Hunter carried a rucksack with a half-dozen Claymores. Despite his injuries, GENGHIS wore a pack with the blasting cap assemblies. The spools were light, but the hundreds of feet of wire made them bulky. Ashland was traveling light, looking like a tango with a knock-off Adidas duffle bag. They were two kilometers from the far edge of the camp and Ashland had fallen behind. At least it was easy running. The ground was hard and level, packed down by tons of earthmoving equipment.
“How you doing?”
Hunter ran alongside GENGHIS. He didn’t show any signs that his earlier injuries were affecting him, but he was the type who would never show it until he keeled over.
“Better than Ashland,” GENGHIS said. “You trust him?”
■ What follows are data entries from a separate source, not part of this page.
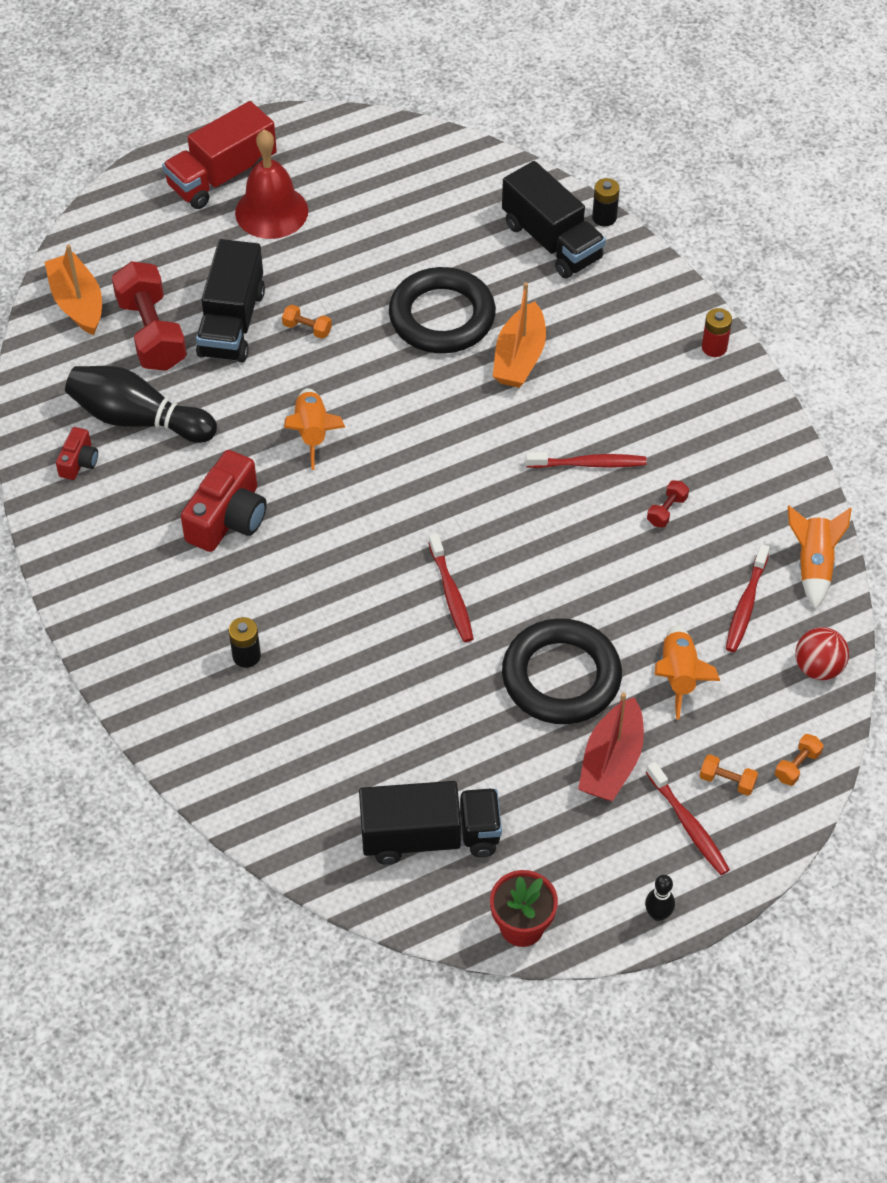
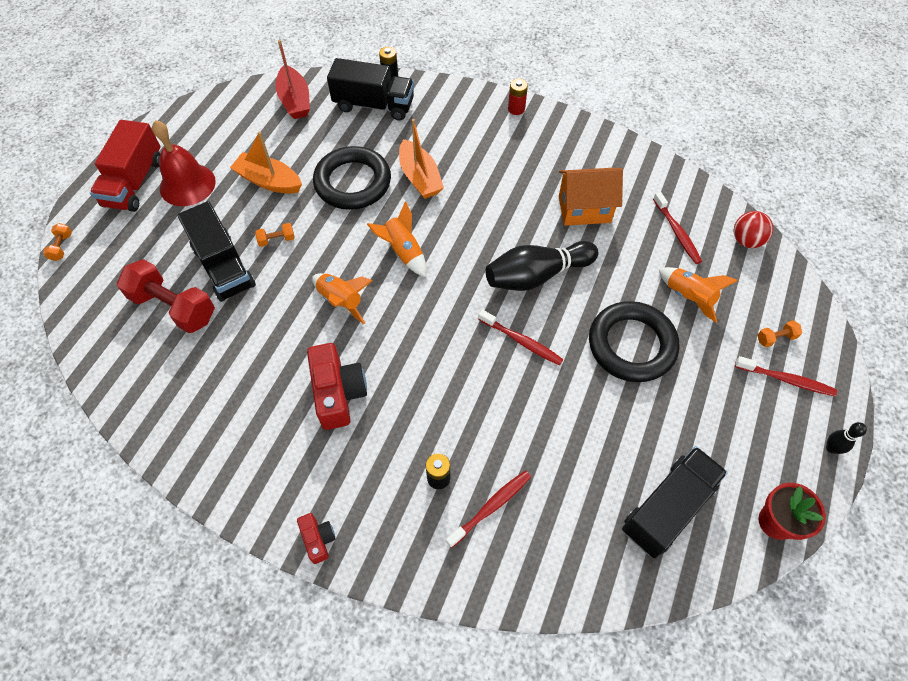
camera: 40 degrees left, 5 degrees up
orange boat [45,244,102,335] -> orange boat moved to [230,131,302,194]
red camera [56,427,98,480] -> red camera moved to [297,513,336,564]
black bowling pin [65,366,217,443] -> black bowling pin moved to [485,241,598,291]
red toothbrush [526,452,647,468] -> red toothbrush moved to [446,471,531,548]
red boat [578,692,644,801] -> red boat moved to [275,40,310,119]
red dumbbell [647,480,689,528] -> orange house [559,168,623,226]
orange dumbbell [775,734,823,786] -> orange dumbbell moved to [43,223,72,261]
orange rocket [788,506,852,610] -> orange rocket moved to [367,201,427,277]

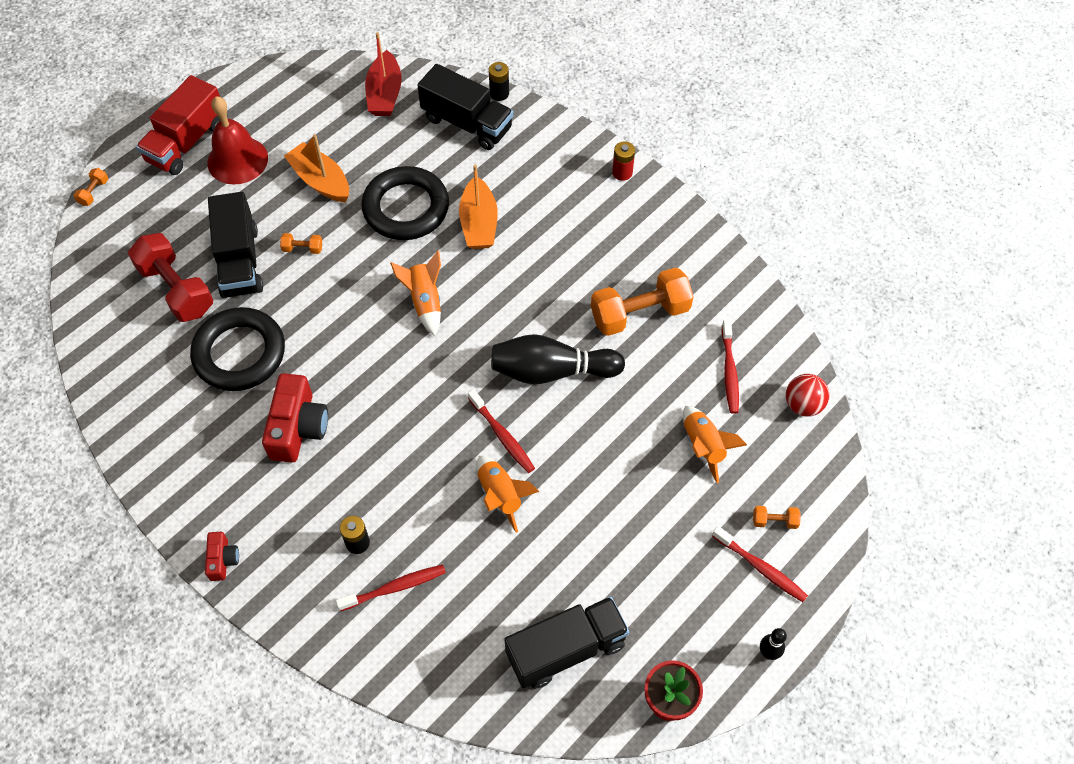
camera: 20 degrees right, 0 degrees up
orange rocket [312,273,373,324] -> orange rocket moved to [476,456,539,533]
orange house [559,168,623,226] -> orange dumbbell [591,268,694,336]
black ring [589,301,679,382] -> black ring moved to [190,307,285,391]

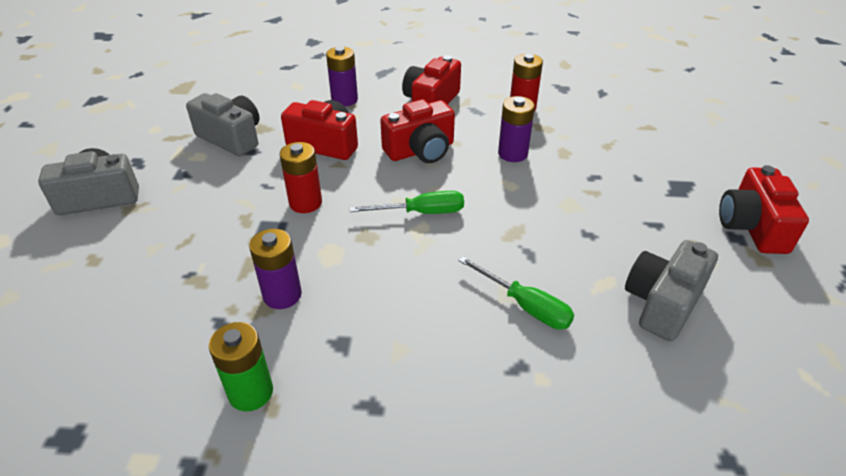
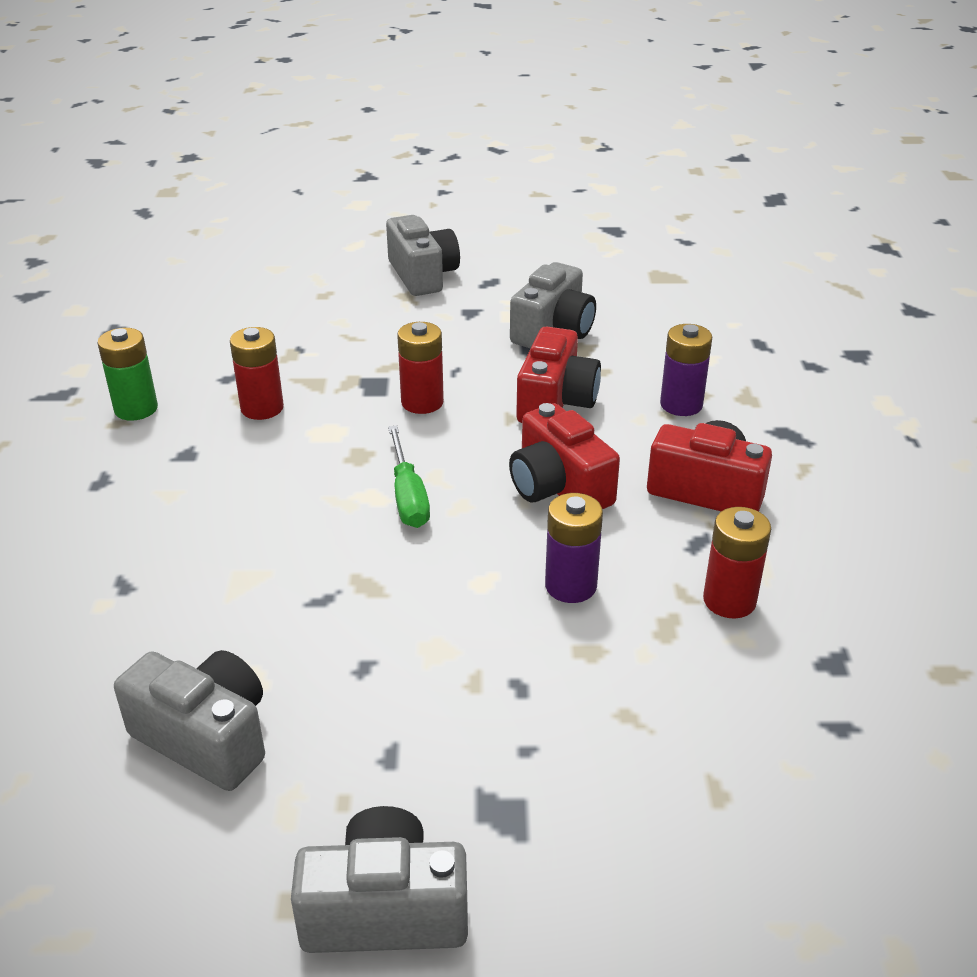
camera: 85 degrees right, 5 degrees down
purple battery [249,229,302,309] -> red battery [230,327,284,420]
green screwdriver [458,256,574,329] -> none
red camera [719,165,809,254] -> grey camera [291,806,468,953]

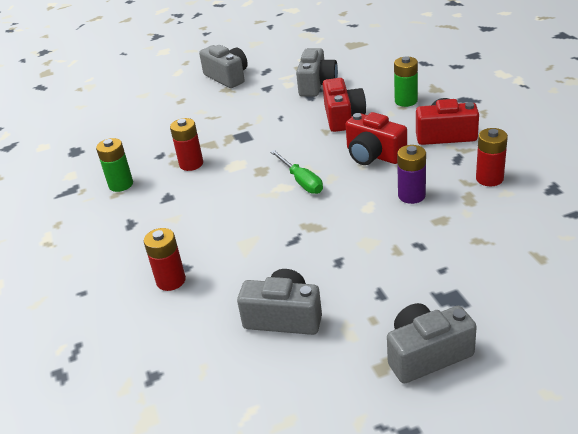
camera: 15 degrees left, 0 degrees up
red battery [397,322,444,414] -> red battery moved to [144,228,186,291]
purple battery [660,324,712,416] -> green battery [394,56,418,107]

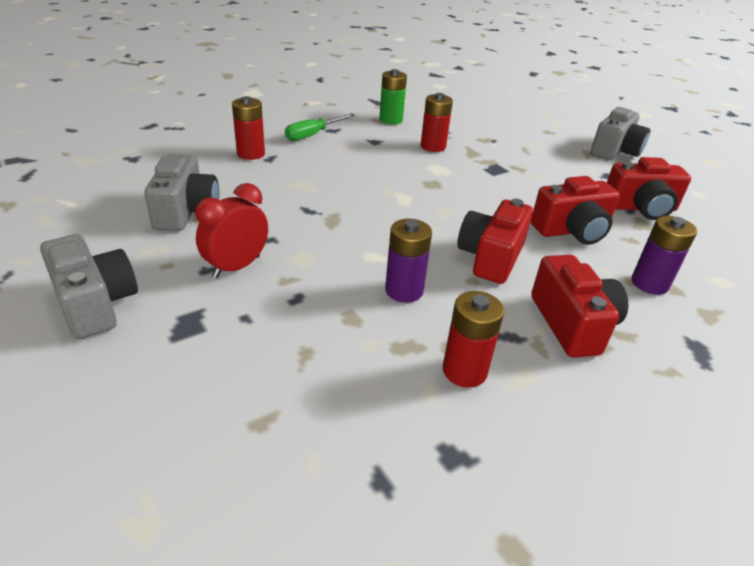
camera: 70 degrees right, 0 degrees up
green screwdriver [270,150,323,194] -> green screwdriver moved to [285,113,355,141]
grey camera [296,48,338,97] -> red camera [607,157,691,220]
green battery [394,56,418,107] -> purple battery [631,216,697,295]
none -> red clock [195,183,268,278]

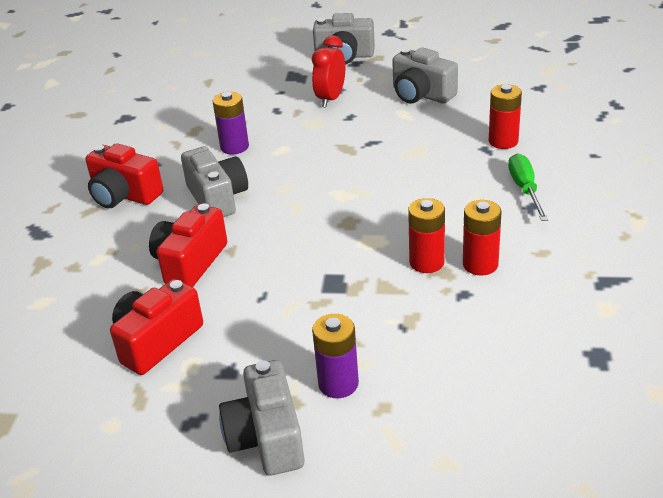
camera: 135 degrees right, 0 degrees up
red clock [195,183,268,278] -> red clock turned 150 degrees counterclockwise [312,35,345,107]
green battery [379,69,407,124] -> none
red battery [443,291,505,388] -> red battery moved to [463,200,502,276]
red camera [457,199,533,284] -> grey camera [181,147,248,217]
purple battery [631,216,697,295] -> purple battery moved to [312,314,359,398]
Hunter laughed. “He’s the fucker who started this mess. Burned me bad. Was afraid I’d blow his cover because I recognized him.”
“You think there’s a chance he’s working with the tangos?”
“Even with what you did back at the crash site, you’re still the one I want watching my back.” Hunter jogged past him.
The Pave Hawk flew out of the crater and dropped Iggy off on the desert floor, upwind and a kilometer from the start of the ridge above the compound. He was relieved that the desert floor there was hard like in Iraq and he supposed that had to do with the way the winds whipped up from the crater, sweeping the rim clean. Whatever the reason, he was grateful. The M240G medium machine gun weighed enough on its own and the ammo cans were like carrying car batteries: dense, concentrated weight that didn’t help the blisters on his stump. But Iggy knew it wasn’t really the heavy, awkward gear that was irritating him as he jogged to his position. He had lost seven men in a stupid accident that had cut his team in half. The team was smaller than he knew he should be working with, but for Camille, he was willing to take the risk. He hoped to god those bastards hadn’t messed her up too much yet, but he knew what they did to women—and to men.
Several minutes later, Iggy set down his gear and looked over the ridge at the terrorist camp. Through his night vision monocle, he found the reflection of the square inch of glint tape attached to the top of Hunter and GENGHIS’ helmets. It would be invisible to the tangos without night vision equipment, which he hoped they wouldn’t be using. He could see they were approaching the training grounds on the edge of the camp.